→ **Task details**: Scan the records below and copy every line that contains the string "poor".

+++ The input

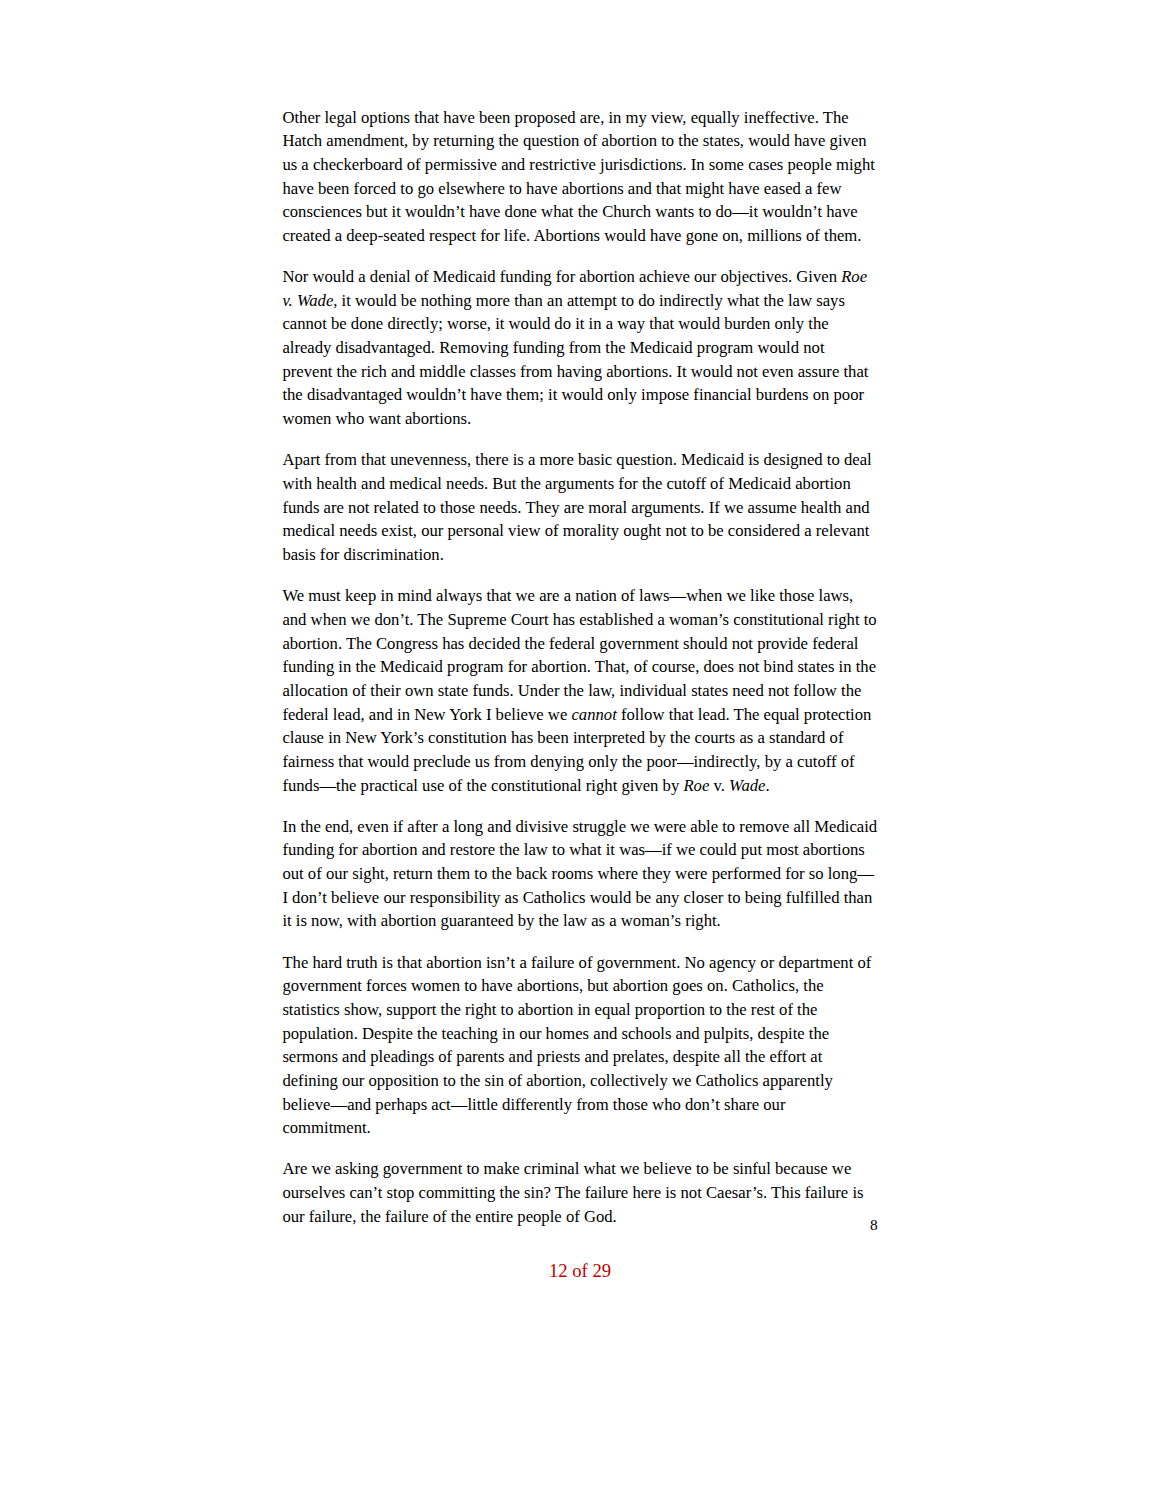Other legal options that have been proposed are, in my view, equally ineffective. The Hatch amendment, by returning the question of abortion to the states, would have given us a checkerboard of permissive and restrictive jurisdictions. In some cases people might have been forced to go elsewhere to have abortions and that might have eased a few consciences but it wouldn’t have done what the Church wants to do—it wouldn’t have created a deep-seated respect for life. Abortions would have gone on, millions of them.
Nor would a denial of Medicaid funding for abortion achieve our objectives. Given Roe v. Wade, it would be nothing more than an attempt to do indirectly what the law says cannot be done directly; worse, it would do it in a way that would burden only the already disadvantaged. Removing funding from the Medicaid program would not prevent the rich and middle classes from having abortions. It would not even assure that the disadvantaged wouldn’t have them; it would only impose financial burdens on poor women who want abortions.
Apart from that unevenness, there is a more basic question. Medicaid is designed to deal with health and medical needs. But the arguments for the cutoff of Medicaid abortion funds are not related to those needs. They are moral arguments. If we assume health and medical needs exist, our personal view of morality ought not to be considered a relevant basis for discrimination.
We must keep in mind always that we are a nation of laws—when we like those laws, and when we don’t. The Supreme Court has established a woman’s constitutional right to abortion. The Congress has decided the federal government should not provide federal funding in the Medicaid program for abortion. That, of course, does not bind states in the allocation of their own state funds. Under the law, individual states need not follow the federal lead, and in New York I believe we cannot follow that lead. The equal protection clause in New York’s constitution has been interpreted by the courts as a standard of fairness that would preclude us from denying only the poor—indirectly, by a cutoff of funds—the practical use of the constitutional right given by Roe v. Wade.
In the end, even if after a long and divisive struggle we were able to remove all Medicaid funding for abortion and restore the law to what it was—if we could put most abortions out of our sight, return them to the back rooms where they were performed for so long—I don’t believe our responsibility as Catholics would be any closer to being fulfilled than it is now, with abortion guaranteed by the law as a woman’s right.
The hard truth is that abortion isn’t a failure of government. No agency or department of government forces women to have abortions, but abortion goes on. Catholics, the statistics show, support the right to abortion in equal proportion to the rest of the population. Despite the teaching in our homes and schools and pulpits, despite the sermons and pleadings of parents and priests and prelates, despite all the effort at defining our opposition to the sin of abortion, collectively we Catholics apparently believe—and perhaps act—little differently from those who don’t share our commitment.
Are we asking government to make criminal what we believe to be sinful because we ourselves can’t stop committing the sin? The failure here is not Caesar’s. This failure is our failure, the failure of the entire people of God.
8
12 of 29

++++++

→ **Task result**:
Nor would a denial of Medicaid funding for abortion achieve our objectives. Given Roe v. Wade, it would be nothing more than an attempt to do indirectly what the law says cannot be done directly; worse, it would do it in a way that would burden only the already disadvantaged. Removing funding from the Medicaid program would not prevent the rich and middle classes from having abortions. It would not even assure that the disadvantaged wouldn’t have them; it would only impose financial burdens on poor women who want abortions.
We must keep in mind always that we are a nation of laws—when we like those laws, and when we don’t. The Supreme Court has established a woman’s constitutional right to abortion. The Congress has decided the federal government should not provide federal funding in the Medicaid program for abortion. That, of course, does not bind states in the allocation of their own state funds. Under the law, individual states need not follow the federal lead, and in New York I believe we cannot follow that lead. The equal protection clause in New York’s constitution has been interpreted by the courts as a standard of fairness that would preclude us from denying only the poor—indirectly, by a cutoff of funds—the practical use of the constitutional right given by Roe v. Wade.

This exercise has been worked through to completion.